What to work on ->
**A)** Return everything from "March 9, 2010" down to "judge in Detroit." in the post on the Conyers sentencing, word for word.
**B)** In the post on the Conyers sentencing, turn the paragraph beginning "In a sentencing memorandum unsealed today" into a short list that keeps its main facts.

Text section ->
§ §

March 9, 2010
Exactly how many months qualifies as a "substantial" prison sentence?The question in the title of this post is prompted by this high-profile federal sentencing storycoming out Detroit, which carries the headline "Conyers should serve 'substantial' prison time, prosecutors say," in the Detroit News. Here are the basics:
Federal prosecutors say former Detroit City Councilwoman Monica Conyers should receive a "substantial" prison sentence when she appears Wednesday before a federal judge in Detroit.
In a sentencing memorandum unsealed today, federal prosecutors don't specify how much prison time they think Conyers should get. But they say her sentencing guidelines would be in the range of 46-57 months if she was held accountable not just for the bribes she admitted taking in connection with a city sewage sludge contract, but for $69,500 in payments she and her former chief of staff, Sam Riddle, received from various business people with matters before the Detroit City Council or the city pension fund.

§ §

Data supplied ->

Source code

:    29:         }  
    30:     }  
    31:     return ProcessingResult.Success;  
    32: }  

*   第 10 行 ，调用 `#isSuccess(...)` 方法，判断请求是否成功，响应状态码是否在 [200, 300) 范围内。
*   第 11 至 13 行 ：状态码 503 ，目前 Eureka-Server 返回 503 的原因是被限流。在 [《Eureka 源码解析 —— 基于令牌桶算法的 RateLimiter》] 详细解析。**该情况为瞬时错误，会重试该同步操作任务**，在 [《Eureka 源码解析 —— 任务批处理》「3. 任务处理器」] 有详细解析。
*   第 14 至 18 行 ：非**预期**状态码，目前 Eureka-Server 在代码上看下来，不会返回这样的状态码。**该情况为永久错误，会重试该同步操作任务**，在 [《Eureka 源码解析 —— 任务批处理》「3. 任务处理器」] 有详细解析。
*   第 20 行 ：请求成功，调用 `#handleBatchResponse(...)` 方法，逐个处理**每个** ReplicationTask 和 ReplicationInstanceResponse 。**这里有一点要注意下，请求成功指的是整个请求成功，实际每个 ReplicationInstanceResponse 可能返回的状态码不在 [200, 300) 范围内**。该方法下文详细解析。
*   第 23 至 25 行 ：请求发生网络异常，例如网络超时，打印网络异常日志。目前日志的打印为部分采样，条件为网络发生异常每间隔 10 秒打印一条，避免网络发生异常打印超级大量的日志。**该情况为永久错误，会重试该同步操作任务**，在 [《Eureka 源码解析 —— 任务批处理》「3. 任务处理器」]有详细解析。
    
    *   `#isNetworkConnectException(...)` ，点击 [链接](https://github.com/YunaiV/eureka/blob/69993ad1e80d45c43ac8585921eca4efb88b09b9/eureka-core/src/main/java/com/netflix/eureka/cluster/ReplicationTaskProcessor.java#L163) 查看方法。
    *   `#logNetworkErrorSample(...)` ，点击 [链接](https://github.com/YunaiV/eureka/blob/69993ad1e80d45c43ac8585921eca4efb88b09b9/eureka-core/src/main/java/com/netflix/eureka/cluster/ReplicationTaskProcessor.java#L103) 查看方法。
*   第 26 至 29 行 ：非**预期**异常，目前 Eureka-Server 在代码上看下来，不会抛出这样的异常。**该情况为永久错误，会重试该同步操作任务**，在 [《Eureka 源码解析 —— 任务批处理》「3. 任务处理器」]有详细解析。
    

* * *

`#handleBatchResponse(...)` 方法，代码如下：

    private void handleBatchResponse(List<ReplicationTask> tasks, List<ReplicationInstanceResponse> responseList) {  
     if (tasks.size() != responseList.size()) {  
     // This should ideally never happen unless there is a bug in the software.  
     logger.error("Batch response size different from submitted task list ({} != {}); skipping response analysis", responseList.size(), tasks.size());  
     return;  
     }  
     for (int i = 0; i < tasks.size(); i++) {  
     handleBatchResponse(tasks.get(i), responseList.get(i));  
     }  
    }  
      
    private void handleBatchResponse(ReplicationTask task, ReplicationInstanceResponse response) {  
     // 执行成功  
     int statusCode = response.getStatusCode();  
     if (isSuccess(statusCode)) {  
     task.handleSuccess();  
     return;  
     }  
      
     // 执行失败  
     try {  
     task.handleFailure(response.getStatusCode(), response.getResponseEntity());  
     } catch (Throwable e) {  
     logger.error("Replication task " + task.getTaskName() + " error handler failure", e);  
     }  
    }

§ §

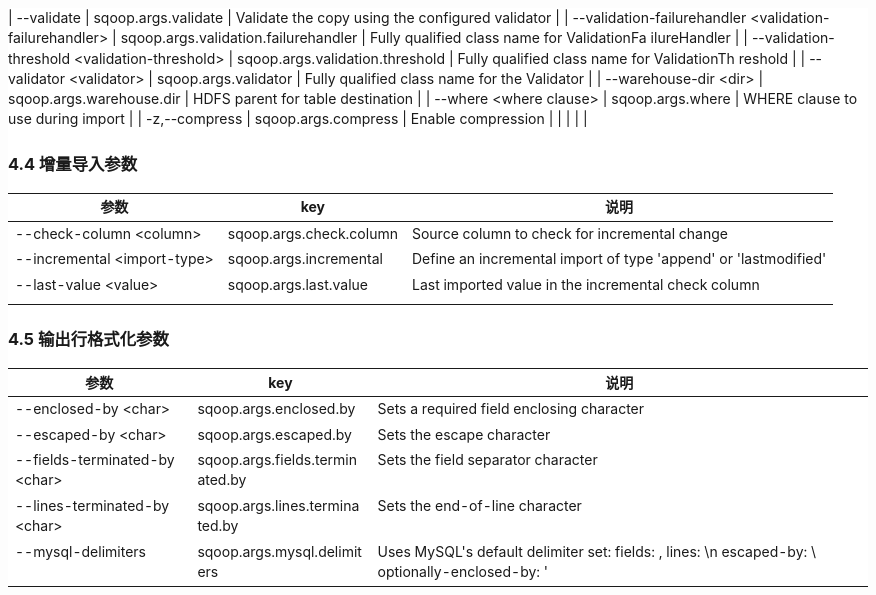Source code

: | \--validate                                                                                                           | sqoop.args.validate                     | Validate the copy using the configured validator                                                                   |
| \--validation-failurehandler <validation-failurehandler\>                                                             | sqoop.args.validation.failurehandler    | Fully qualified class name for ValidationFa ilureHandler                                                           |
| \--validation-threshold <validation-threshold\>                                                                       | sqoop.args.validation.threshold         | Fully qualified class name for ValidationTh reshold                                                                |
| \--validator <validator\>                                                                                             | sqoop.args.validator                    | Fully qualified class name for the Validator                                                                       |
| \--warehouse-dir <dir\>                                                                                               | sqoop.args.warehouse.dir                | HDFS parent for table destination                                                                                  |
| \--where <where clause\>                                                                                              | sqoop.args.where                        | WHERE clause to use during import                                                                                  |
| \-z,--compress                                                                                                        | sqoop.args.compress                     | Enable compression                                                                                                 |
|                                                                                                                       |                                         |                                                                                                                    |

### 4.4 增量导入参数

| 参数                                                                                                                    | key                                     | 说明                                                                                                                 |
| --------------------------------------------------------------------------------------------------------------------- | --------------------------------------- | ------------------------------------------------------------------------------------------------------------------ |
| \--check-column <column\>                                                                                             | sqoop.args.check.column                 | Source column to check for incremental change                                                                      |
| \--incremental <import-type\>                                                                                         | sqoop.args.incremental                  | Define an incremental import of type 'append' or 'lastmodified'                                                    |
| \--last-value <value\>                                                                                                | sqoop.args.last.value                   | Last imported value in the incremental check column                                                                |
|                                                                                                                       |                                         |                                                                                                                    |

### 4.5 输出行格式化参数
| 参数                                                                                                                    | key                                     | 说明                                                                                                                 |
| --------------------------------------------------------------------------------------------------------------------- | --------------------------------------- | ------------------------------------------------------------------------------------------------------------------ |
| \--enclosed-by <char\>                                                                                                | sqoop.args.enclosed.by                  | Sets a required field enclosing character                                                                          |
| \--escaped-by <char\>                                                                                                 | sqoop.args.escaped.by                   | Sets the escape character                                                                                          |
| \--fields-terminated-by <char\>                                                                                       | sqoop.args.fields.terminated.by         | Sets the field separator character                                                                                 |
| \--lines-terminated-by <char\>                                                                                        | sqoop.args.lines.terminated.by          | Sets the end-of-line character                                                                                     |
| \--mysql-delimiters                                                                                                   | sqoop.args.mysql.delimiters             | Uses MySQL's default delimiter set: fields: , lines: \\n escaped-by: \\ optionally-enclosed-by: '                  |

§ §

Results in order ->
**A)**
March 9, 2010
Exactly how many months qualifies as a "substantial" prison sentence?The question in the title of this post is prompted by this high-profile federal sentencing storycoming out Detroit, which carries the headline "Conyers should serve 'substantial' prison time, prosecutors say," in the Detroit News. Here are the basics:
Federal prosecutors say former Detroit City Councilwoman Monica Conyers should receive a "substantial" prison sentence when she appears Wednesday before a federal judge in Detroit.

**B)**
- A federal sentencing memorandum was unsealed today.
- Prosecutors don't specify how much prison time Conyers should get.
- They say her guidelines would be 46-57 months if she were held accountable for two things:
  - the bribes she admitted taking in connection with a city sewage sludge contract
  - $69,500 in payments that she and her former chief of staff, Sam Riddle, received from business people with matters before the Detroit City Council or the city pension fund